*閱讀文章*
◇ ◇ ◇ ◇ ◇

地下饒舌歌手陳彥衡(有「陳老師」的稱號)因元旦當天無故毆傷林俊傑(JJ),一夕成為眾所週知的話題人物,他不僅在偵訊時坦承就是想藉此讓世人記住「林俊傑能紅我為什麼不能紅?而我寫的歌比他好聽」交保後還在臉書PO上爆打JJ的11秒過程影片,甚至透過留言表示「我覺得滿值得的。」
這是 2015 年讓媒體以「暴打JJ」、「脫序」、「畏罪跑路」、「躲藏蘭嶼被逮」貼上標籤,接著爆料是因為林俊傑「愛亂幹妹」、「害女性朋友墮胎」才會氣不過動手打人,過去兩年先後發文砲轟謝和弦,槓上頑童 MJ116 和玖壹壹⋯⋯音樂作品還沒進排行榜,先上盡社會娛樂版面的「PNC 陳彥衡」。
「⋯⋯起了變化 / 水滴被陽光蒸發 / 隱姓埋名飛往天空邊緣 / 鳥語花香是我演唱 / 當陽光灑在這片大地 / 我想妳的美像鑽石像是一顆明月 / 我們走遍海邊小鎮森林原野 / 若你愛我也得愛我的音樂⋯⋯」哼唱著〈Billidumbom〉歌詞,仔細介紹著這首即將推出 MV 的作品,這也是陳彥衡。

◇ ◇ ◇ ◇ ◇

*資料摘錄*
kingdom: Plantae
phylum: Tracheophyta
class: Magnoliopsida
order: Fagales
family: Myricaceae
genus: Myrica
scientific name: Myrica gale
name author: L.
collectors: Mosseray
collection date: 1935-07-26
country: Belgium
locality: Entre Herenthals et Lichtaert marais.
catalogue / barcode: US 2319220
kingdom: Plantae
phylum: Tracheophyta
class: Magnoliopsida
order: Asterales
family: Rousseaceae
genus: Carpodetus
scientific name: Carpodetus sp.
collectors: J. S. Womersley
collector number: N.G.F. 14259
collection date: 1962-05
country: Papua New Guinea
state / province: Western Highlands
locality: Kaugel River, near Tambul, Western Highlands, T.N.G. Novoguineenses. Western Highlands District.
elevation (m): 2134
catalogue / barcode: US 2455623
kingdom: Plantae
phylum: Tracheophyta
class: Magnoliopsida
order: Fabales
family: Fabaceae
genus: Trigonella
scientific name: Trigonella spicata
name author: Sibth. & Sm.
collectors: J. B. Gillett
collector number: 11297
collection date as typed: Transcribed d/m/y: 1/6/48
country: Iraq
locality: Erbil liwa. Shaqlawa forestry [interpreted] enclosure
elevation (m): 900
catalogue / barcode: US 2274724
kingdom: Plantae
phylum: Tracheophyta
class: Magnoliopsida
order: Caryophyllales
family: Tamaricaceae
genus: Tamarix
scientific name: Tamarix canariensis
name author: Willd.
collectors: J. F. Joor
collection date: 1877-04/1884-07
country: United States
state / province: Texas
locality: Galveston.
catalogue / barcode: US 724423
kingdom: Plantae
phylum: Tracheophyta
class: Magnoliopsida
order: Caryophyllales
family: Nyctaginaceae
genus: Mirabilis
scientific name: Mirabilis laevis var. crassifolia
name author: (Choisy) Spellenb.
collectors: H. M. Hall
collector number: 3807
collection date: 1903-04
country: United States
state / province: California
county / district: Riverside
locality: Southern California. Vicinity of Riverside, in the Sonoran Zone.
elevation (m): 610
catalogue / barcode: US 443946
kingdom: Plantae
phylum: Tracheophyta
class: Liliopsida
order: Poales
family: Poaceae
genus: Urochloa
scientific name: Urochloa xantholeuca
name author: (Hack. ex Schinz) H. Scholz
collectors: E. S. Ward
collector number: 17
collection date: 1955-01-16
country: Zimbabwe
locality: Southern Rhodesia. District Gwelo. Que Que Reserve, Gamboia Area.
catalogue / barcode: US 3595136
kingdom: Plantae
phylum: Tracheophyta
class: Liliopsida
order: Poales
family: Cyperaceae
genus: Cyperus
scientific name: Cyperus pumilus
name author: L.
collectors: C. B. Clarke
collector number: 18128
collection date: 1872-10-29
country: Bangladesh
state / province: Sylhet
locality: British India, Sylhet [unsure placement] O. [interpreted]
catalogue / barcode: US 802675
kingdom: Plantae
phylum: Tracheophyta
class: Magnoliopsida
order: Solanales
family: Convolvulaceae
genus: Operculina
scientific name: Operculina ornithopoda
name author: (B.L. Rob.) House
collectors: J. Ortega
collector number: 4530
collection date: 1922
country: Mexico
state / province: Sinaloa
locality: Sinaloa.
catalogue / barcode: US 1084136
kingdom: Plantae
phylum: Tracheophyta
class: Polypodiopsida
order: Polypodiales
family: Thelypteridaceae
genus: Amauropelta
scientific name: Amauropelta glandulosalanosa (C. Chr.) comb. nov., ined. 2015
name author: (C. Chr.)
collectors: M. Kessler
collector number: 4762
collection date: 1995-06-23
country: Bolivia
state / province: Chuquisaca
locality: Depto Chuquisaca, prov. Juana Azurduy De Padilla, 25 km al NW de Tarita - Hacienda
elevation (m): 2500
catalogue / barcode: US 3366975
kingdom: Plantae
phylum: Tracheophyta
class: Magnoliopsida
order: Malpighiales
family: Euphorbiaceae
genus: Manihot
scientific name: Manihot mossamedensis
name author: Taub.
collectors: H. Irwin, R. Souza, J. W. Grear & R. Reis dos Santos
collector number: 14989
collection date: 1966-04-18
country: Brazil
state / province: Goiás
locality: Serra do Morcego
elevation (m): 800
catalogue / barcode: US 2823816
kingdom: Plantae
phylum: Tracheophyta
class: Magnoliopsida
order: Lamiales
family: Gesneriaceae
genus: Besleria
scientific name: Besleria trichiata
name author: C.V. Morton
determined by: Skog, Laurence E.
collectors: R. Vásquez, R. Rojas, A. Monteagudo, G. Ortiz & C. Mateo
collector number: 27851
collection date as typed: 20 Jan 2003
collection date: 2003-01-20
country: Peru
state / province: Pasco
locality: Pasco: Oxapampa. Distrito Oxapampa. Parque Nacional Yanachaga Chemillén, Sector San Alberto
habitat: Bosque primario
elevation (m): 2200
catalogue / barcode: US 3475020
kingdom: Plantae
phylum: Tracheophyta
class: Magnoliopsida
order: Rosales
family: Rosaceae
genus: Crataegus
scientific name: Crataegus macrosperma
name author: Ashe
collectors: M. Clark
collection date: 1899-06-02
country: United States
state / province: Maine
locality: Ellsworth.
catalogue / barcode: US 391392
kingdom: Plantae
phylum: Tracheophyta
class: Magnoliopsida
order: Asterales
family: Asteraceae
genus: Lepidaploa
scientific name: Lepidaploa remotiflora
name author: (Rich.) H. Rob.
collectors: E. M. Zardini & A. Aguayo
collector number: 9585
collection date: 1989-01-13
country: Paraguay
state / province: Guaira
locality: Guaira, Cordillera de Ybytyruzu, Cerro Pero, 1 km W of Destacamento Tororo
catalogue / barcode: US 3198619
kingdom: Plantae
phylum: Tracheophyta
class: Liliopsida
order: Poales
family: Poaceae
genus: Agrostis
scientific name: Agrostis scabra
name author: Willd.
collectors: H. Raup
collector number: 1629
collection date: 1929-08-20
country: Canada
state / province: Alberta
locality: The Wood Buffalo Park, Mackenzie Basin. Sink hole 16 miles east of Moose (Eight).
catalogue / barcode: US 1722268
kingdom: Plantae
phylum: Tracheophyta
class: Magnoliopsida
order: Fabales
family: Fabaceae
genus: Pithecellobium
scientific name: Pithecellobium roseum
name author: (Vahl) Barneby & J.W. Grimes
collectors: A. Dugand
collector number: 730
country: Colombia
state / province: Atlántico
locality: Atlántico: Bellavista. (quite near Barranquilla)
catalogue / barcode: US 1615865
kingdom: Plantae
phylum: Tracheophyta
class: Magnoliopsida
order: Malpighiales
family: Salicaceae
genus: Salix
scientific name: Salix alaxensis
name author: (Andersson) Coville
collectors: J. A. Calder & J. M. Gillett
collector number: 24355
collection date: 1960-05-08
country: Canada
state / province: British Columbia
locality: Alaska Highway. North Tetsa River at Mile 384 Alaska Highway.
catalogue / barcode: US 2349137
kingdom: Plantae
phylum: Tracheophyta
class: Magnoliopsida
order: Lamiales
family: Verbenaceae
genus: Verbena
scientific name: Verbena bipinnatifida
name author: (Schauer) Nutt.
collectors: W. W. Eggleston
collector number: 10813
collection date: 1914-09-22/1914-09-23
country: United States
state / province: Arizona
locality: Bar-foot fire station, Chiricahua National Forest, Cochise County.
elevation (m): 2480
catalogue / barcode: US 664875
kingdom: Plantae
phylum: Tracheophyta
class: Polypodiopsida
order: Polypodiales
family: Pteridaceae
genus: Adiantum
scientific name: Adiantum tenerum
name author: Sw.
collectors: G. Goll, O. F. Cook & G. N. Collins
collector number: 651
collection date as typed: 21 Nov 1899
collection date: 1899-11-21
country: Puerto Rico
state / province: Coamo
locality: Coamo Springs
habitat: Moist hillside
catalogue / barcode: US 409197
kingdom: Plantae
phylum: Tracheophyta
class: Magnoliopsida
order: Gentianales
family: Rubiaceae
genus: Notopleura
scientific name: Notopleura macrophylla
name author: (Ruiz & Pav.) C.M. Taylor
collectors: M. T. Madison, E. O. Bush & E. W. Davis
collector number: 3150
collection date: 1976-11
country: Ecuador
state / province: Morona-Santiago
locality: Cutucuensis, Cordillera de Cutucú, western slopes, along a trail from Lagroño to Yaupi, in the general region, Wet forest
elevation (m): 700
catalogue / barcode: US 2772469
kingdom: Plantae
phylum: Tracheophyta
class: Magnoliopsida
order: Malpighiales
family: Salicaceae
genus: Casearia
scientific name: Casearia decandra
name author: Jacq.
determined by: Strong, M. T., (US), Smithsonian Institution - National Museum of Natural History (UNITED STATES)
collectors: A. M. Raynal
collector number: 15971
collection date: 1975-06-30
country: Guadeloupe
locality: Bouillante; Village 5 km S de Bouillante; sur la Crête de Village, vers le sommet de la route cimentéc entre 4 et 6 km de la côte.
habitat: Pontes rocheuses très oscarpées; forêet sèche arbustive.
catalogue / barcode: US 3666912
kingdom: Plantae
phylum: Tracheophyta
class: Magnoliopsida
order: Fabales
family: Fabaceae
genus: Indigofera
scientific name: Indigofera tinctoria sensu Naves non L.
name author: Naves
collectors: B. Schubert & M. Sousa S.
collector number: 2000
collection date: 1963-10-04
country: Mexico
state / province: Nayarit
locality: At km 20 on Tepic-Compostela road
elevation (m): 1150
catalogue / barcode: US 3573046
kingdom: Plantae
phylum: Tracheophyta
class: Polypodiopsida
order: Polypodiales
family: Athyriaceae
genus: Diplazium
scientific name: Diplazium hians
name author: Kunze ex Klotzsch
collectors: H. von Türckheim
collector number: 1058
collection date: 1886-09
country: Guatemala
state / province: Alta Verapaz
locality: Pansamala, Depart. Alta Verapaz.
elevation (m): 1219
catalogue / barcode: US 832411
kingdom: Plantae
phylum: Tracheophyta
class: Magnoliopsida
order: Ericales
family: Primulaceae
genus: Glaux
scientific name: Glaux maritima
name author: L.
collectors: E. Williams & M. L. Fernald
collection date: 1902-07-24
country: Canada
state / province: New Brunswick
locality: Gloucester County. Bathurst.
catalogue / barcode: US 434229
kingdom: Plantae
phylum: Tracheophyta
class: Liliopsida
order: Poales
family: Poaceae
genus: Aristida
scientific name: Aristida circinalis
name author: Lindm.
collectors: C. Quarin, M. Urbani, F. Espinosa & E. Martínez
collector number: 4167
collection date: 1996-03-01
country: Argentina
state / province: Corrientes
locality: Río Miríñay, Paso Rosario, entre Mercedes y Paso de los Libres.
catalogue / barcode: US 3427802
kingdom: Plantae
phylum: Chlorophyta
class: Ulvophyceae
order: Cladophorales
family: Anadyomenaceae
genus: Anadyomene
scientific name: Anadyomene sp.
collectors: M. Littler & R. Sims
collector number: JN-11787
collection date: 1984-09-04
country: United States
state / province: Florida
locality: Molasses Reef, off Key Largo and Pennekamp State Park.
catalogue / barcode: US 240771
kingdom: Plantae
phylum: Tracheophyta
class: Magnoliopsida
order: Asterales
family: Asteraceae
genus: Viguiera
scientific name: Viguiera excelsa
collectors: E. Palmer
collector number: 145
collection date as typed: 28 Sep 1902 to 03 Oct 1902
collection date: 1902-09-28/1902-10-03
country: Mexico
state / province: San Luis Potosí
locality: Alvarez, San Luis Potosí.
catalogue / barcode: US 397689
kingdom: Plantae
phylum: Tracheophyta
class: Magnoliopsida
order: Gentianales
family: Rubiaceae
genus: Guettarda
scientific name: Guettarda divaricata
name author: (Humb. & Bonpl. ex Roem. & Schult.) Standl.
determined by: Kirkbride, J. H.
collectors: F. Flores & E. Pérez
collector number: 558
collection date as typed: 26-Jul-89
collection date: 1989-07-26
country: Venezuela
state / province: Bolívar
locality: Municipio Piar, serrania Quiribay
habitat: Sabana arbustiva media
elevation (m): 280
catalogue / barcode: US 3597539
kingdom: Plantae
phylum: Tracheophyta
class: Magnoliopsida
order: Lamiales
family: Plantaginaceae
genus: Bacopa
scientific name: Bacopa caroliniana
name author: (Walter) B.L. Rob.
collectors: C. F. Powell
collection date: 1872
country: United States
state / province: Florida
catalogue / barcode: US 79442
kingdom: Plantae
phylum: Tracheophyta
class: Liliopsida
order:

◇ ◇ ◇ ◇ ◇

*執行任務*
A. 根據這篇關於陳彥衡的閱讀文章,他在偵訊時如何說明自己毆打林俊傑的用意?請用一到三句話回答。
B. 請輸出這篇關於陳彥衡的閱讀文章中的一段,從含有「地下饒舌歌手陳彥衡(有「陳老」的字句開始,到「若你愛我也得愛我的音樂⋯⋯」哼唱著〈Billidumbom〉歌詞,仔細介紹著這首即將推出 MV 的作品,這也是陳彥衡。」結束,一字不改。
上方各資料列與此處的作業無關。

*問題解答*
A. 他坦承是想藉此讓世人記住自己,認為「林俊傑能紅我為什麼不能紅?」,而且自己寫的歌比林俊傑好聽。

B.
地下饒舌歌手陳彥衡(有「陳老師」的稱號)因元旦當天無故毆傷林俊傑(JJ),一夕成為眾所週知的話題人物,他不僅在偵訊時坦承就是想藉此讓世人記住「林俊傑能紅我為什麼不能紅?而我寫的歌比他好聽」交保後還在臉書PO上爆打JJ的11秒過程影片,甚至透過留言表示「我覺得滿值得的。」
這是 2015 年讓媒體以「暴打JJ」、「脫序」、「畏罪跑路」、「躲藏蘭嶼被逮」貼上標籤,接著爆料是因為林俊傑「愛亂幹妹」、「害女性朋友墮胎」才會氣不過動手打人,過去兩年先後發文砲轟謝和弦,槓上頑童 MJ116 和玖壹壹⋯⋯音樂作品還沒進排行榜,先上盡社會娛樂版面的「PNC 陳彥衡」。
「⋯⋯起了變化 / 水滴被陽光蒸發 / 隱姓埋名飛往天空邊緣 / 鳥語花香是我演唱 / 當陽光灑在這片大地 / 我想妳的美像鑽石像是一顆明月 / 我們走遍海邊小鎮森林原野 / 若你愛我也得愛我的音樂⋯⋯」哼唱著〈Billidumbom〉歌詞,仔細介紹著這首即將推出 MV 的作品,這也是陳彥衡。